Unclear if move is attempt to sabotage trade body much criticised by Trump
| THE INDEPENDENT | The U.S. is blocking the appointment of Ngozi Okonjo-Iweala as the next head of the World Trade Organization despite the former finance minister of Nigeria winning the overwhelming backing of the WTO’s 164 members, it has emerged.
Dr Okonjo-Iweala had moved a step closer to becoming the first woman and the first African to be director of the global trade watchdog after securing the support of a key group of trade ambassadors in Geneva. Soundings taken by a selection panel of three WTO trade ministers found she had far more support than her South Korean rival, Yoo Myung-hee.
Okonjo-Iweala, a former Finance minister of Nigeria and an American citizen, in 2016 delivered the keynote speech at the 24th Annual Joseph Mubiru Memorial Lecture to mark the Golden Jubilee of the Uganda central bank.
Sources said she was backed for the WTO top job by countries in the Caribbean, Africa, the European Union, China, Japan and Australia.
However, her candidacy failed to win the support of Washington, which raised last-minute objections to the process by which the new director general was being picked. An original list of eight candidates, which included the former British international trade secretary Liam Fox, has been whittled down to a final two in early October.
By tradition, the WTO chooses its director general by consensus, with all 164 members having to approve a candidate. The US has been unhappy with the way the WTO has operated for some time, objecting to China’s designation as a developing country and blocking the appointment of new judges to the organisation’s appeals body.
According to a report in the Guardian newspaper of the UK, sources said it was unclear whether Washington’s opposition to Okonjo-Iweala was a deliberate attempt to sabotage an organisation much criticised by Donald Trump.
A WTO spokesman reportedly said her candidacy would be put to a meeting of the body’s governing general council on 9 November, adding that there was likely to be “frenzied activity” in the meantime to secure consensus.

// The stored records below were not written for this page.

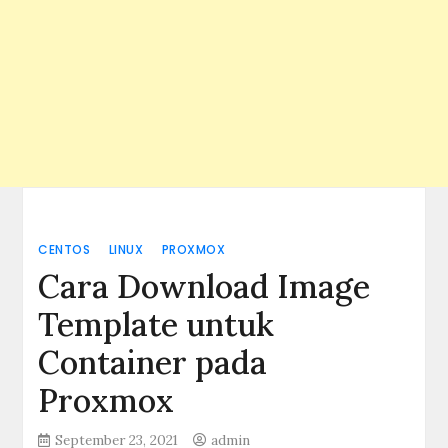
CENTOS
LINUX
PROXMOX
Cara Download Image
Template untuk
Container pada
Proxmox
September 23, 2021
admin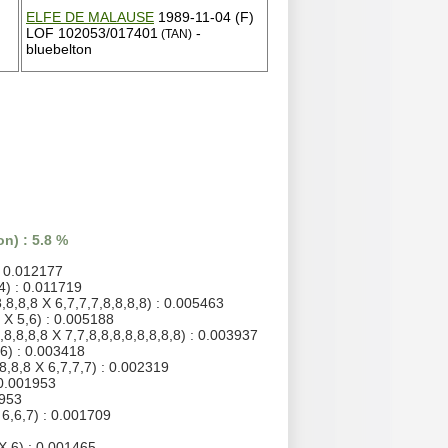
ELFE DE MALAUSE
1989-11-04 (F)
LOF 102053/017401
-
(TAN)
bluebelton
n) : 5.8 %
: 0.012177
4) : 0.011719
,8,8,8 X 6,7,7,7,8,8,8,8) : 0.005463
 X 5,6) : 0.005188
,8,8,8,8 X 7,7,8,8,8,8,8,8,8,8) : 0.003937
,6) : 0.003418
8,8,8 X 6,7,7,7) : 0.002319
 0.001953
1953
 6,6,7) : 0.001709
X 6) : 0.001465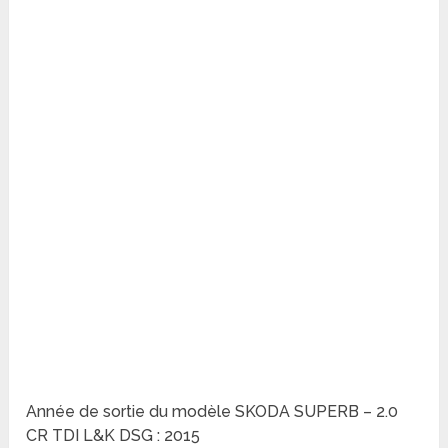
Année de sortie du modèle SKODA SUPERB – 2.0
CR TDI L&K DSG : 2015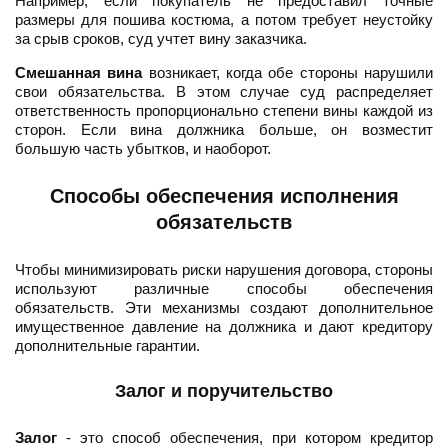
Например, если покупатель не предоставил точные
размеры для пошива костюма, а потом требует неустойку
за срыв сроков, суд учтет вину заказчика.
Смешанная вина
возникает, когда обе стороны нарушили
свои обязательства. В этом случае суд распределяет
ответственность пропорционально степени вины каждой из
сторон. Если вина должника больше, он возместит
большую часть убытков, и наоборот.
Способы обеспечения исполнения
обязательств
Чтобы минимизировать риски нарушения договора, стороны
используют различные способы обеспечения
обязательств. Эти механизмы создают дополнительное
имущественное давление на должника и дают кредитору
дополнительные гарантии.
Залог и поручительство
Залог
- это способ обеспечения, при котором кредитор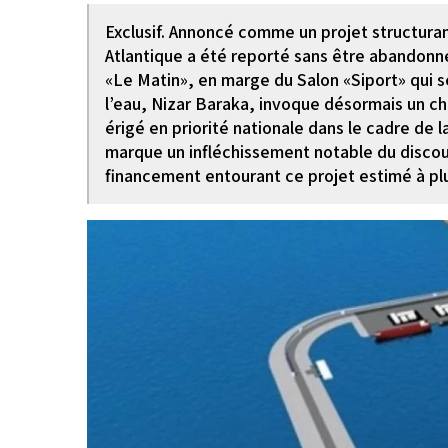
Exclusif. Annoncé comme un projet structuran
Atlantique a été reporté sans être abandonné
«Le Matin», en marge du Salon «Siport» qui se
l’eau, Nizar Baraka, invoque désormais un ch
érigé en priorité nationale dans le cadre de 
marque un infléchissement notable du discours
financement entourant ce projet estimé à plu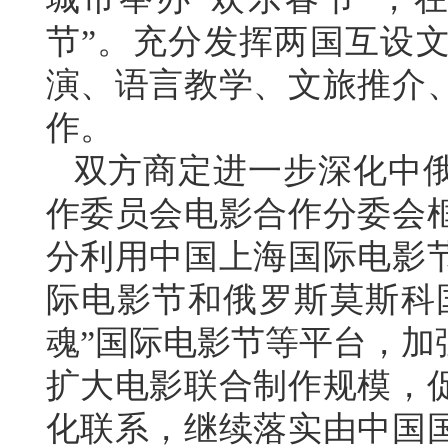
节”。充分发挥两国互设
演、语言教学、文旅推介
作。
双方商定进一步深化中
作委员会电影合作分委会
分利用中国上海国际电影
际电影节和俄罗斯莫斯科国
魂”国际电影节等平台，加
扩大电影联合制作规模，
化联系，继续落实由中国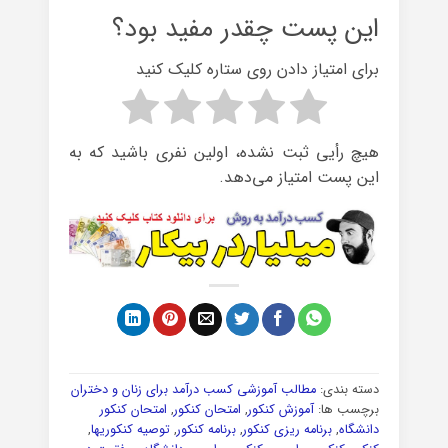
این پست چقدر مفید بود؟
برای امتیاز دادن روی ستاره کلیک کنید
هیچ رأیی ثبت نشده، اولین نفری باشید که به
این پست امتیاز می‌دهد.
دسته بندی:
مطالب آموزشی کسب درآمد برای زنان و دختران
برچسب ها:
آموزش کنکور
,
امتحان کنکور
,
امتحان کنکور
دانشگاه
,
برنامه ریزی کنکور
,
برنامه کنکور
,
توصیه کنکوریها
,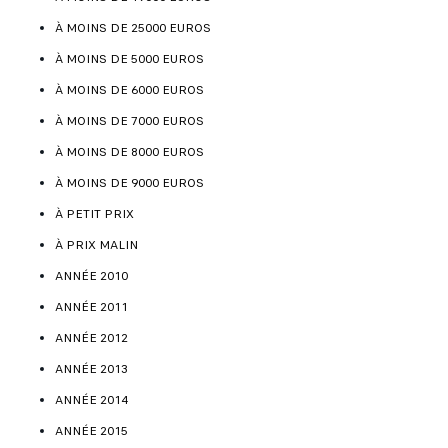
À MOINS DE 25000 EUROS
À MOINS DE 5000 EUROS
À MOINS DE 6000 EUROS
À MOINS DE 7000 EUROS
À MOINS DE 8000 EUROS
À MOINS DE 9000 EUROS
À PETIT PRIX
À PRIX MALIN
ANNÉE 2010
ANNÉE 2011
ANNÉE 2012
ANNÉE 2013
ANNÉE 2014
ANNÉE 2015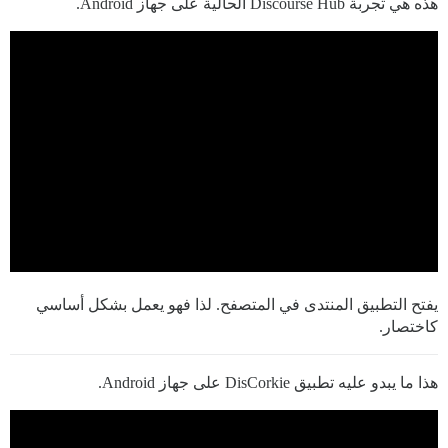
هذه هي تجربة Discourse Hub الحالية على جهاز Android.
يفتح التطبيق المنتدى في المتصفح. لذا فهو يعمل بشكل أساسي
كاختصار.
هذا ما يبدو عليه تطبيق DisCorkie على جهاز Android.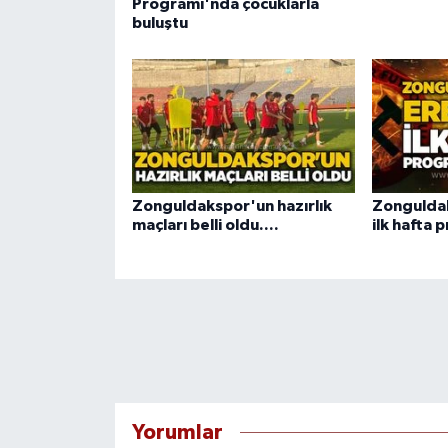
Programı'nda çocuklarla
buluştu
Zonguldakspor'un hazırlık
Zonguldak
maçları belli oldu....
ilk hafta 
Yorumlar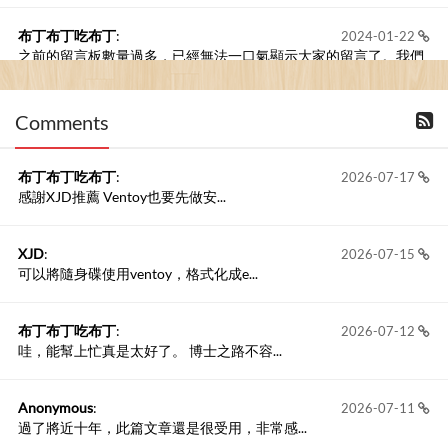
布丁布丁吃布丁
:
2024-01-22
之前的留言板數量過多，已經無法一口氣顯示大家的留言了。我們
新開一個訪客留言板吧！
Comments
撰寫留言
布丁布丁吃布丁
:
2026-07-17
感謝XJD推薦 Ventoy也要先做安...
XJD
:
2026-07-15
可以將隨身碟使用ventoy，格式化成e...
布丁布丁吃布丁
:
2026-07-12
哇，能幫上忙真是太好了。 博士之路不容...
Anonymous
:
2026-07-11
過了將近十年，此篇文章還是很受用，非常感...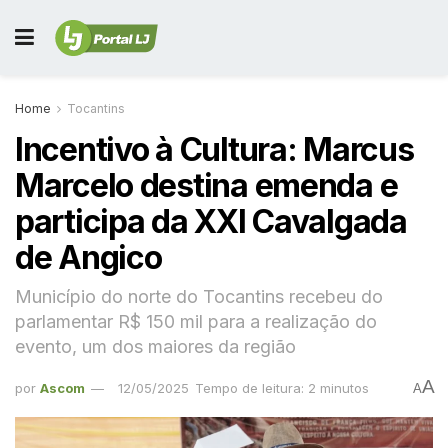
Home
Tocantins
Incentivo à Cultura: Marcus
Marcelo destina emenda e
participa da XXI Cavalgada
de Angico
Município do norte do Tocantins recebeu do
parlamentar R$ 150 mil para a realização do
evento, um dos maiores da região
A
por
Ascom
12/05/2025
Tempo de leitura: 2 minutos
A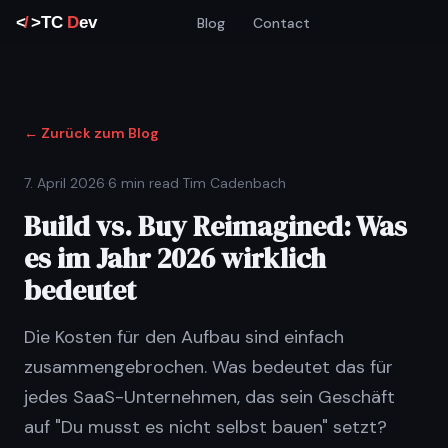
Blog
Contact
← Zurück zum Blog
7. April 2026
·
6 min read
·
Tim Cadenbach
Build vs. Buy Reimagined: Was
es im Jahr 2026 wirklich
bedeutet
Die Kosten für den Aufbau sind einfach
zusammengebrochen. Was bedeutet das für
jedes SaaS-Unternehmen, das sein Geschäft
auf "Du musst es nicht selbst bauen" setzt?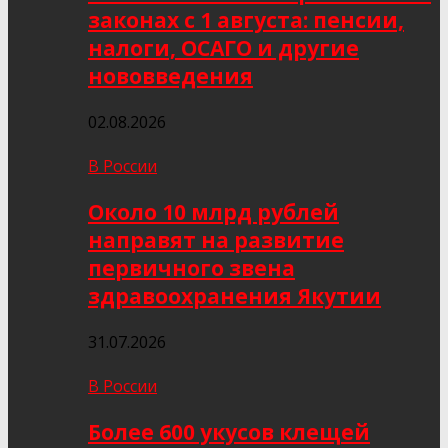
законах с 1 августа: пенсии,
налоги, ОСАГО и другие
нововведения
02.08.2026
В России
Около 10 млрд рублей
направят на развитие
первичного звена
здравоохранения Якутии
31.07.2026
В России
Более 600 укусов клещей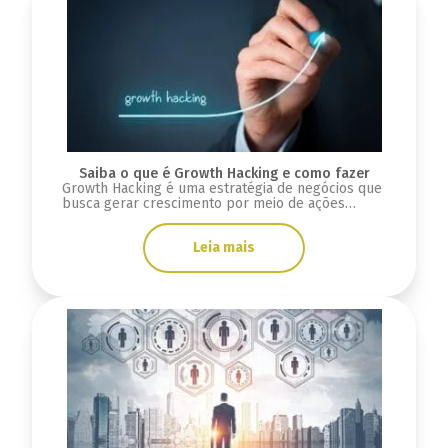
Saiba o que é Growth Hacking e como fazer
Growth Hacking é uma estratégia de negócios que
busca gerar crescimento por meio de ações
pontuais.
Leia mais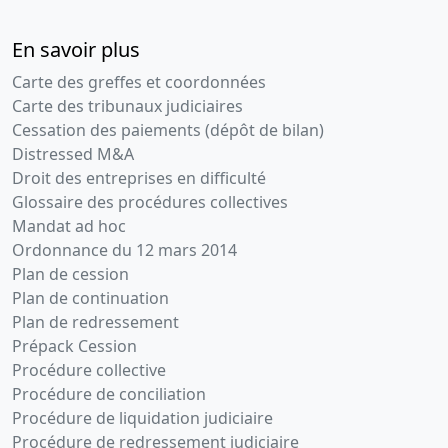
En savoir plus
Carte des greffes et coordonnées
Carte des tribunaux judiciaires
Cessation des paiements (dépôt de bilan)
Distressed M&A
Droit des entreprises en difficulté
Glossaire des procédures collectives
Mandat ad hoc
Ordonnance du 12 mars 2014
Plan de cession
Plan de continuation
Plan de redressement
Prépack Cession
Procédure collective
Procédure de conciliation
Procédure de liquidation judiciaire
Procédure de redressement judiciaire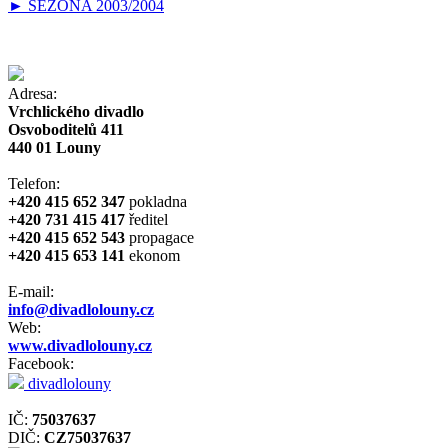
► SEZONA 2003/2004
Adresa:
Vrchlického divadlo
Osvoboditelů 411
440 01 Louny
Telefon:
+420 415 652 347
pokladna
+420 731 415 417
ředitel
+420 415 652 543
propagace
+420 415 653 141
ekonom
E-mail:
info@divadlolouny.cz
Web:
www.divadlolouny.cz
Facebook:
divadlolouny
IČ:
75037637
DIČ:
CZ75037637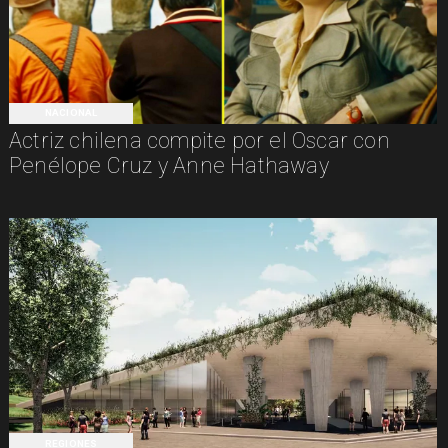
NACIONAL
Actriz chilena compite por el Oscar con
Penélope Cruz y Anne Hathaway
REGIONES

In the event that Washington maintains it will not support Okonjo-Iweala, the WTO’s constitution does eventually provide for a vote, although every previous director general in the organisation’s 25-year history has been appointed by consensus, and trade experts said life would be difficult if an appointment was made against the wishes of the U.S.
ources in Geneva said it was possible the U.S. position may be affected by the result of next week’s presidential election, which Joe Biden is currently expected to win.
A spokesperson for Okonjo-Iweala said on Oct.28: “Dr Ngozi is immensely humbled to receive the backing of the WTO’s selection committee today.
“Dr Ngozi looks forward to the general council on 9 November when the committee will recommend her appointment as director-general. A swift conclusion to the process will allow members to begin work together, on the urgent challenges and priorities.”
In a September interview with the Guardian, Okonjo-Iweala said poorer nations had lost faith with the WTO owing to its failure to deliver on the promise of trade liberalisation focused on development.
Okonjo-Iweala said her lack of hands-on experience as a trade minister or negotiator did not mean she lacked the qualifications to be the next head of the WTO and said the real issue was a fundamental breakdown in trust among the organisation’s 164 members.
“I have a very strong trade background. Trade is not a siloed discipline. Trade is part of development, something I have been working at my whole life.
“It’s true I am not a WTO insider but that’s a good thing. We need someone who knows trade but brings a fresh pair of eyes.
“There are a lot of people with technical skills at the WTO. There is no shortage of trade skills but the problems are there and they are getting worse. Something else is needed, strong political skills, someone able to engage leaders in a substantive way.”
Okonjo-Iweala said she had a track record of tackling difficult issues, having been responsible as Nigeria’s finance minister, for negotiating a debt reduction deal, and for securing more money for grants and soft loans to poor countries while No 2 at the World Bank.
“It can’t be business as usual,” she said. “It can’t be more of the same. It can’t be someone who just knows the issues and how the place works. We have tried that. Of all the challengers for the job I have the right combination of skills.”
Okonjo-Iweala said it was “absolutely essential” to have the U.S. engaged with the WTO, after a period in which Washington has been unhappy about trade rules that treat China as a developing country and the ability of appeal judges to make – rather than simply interpret – trade laws.
“The U.S. has a real frustration that its issues are not being taken onboard. I think it has a point. We need to get the Americans to stay in and work with them,” she said.
Since it was created in the mid-1990s the WTO has never had an African or a woman as its director general.
“Women have the qualifications and the experience but remain a sparse species in leadership circles,” Okonjo-Iweala said. “Look at heads of state: how many of them are women, just a handful? How many women are chief executives? A handful.”
As the co-author of a book with the former Australian prime minister Julia Gillard on women and leadership, Okonjo-Iweala said it was time to start redressing the gender imbalance in politics and business.
“Women face a glass cliff: they are given leadership roles only when things are going really badly.”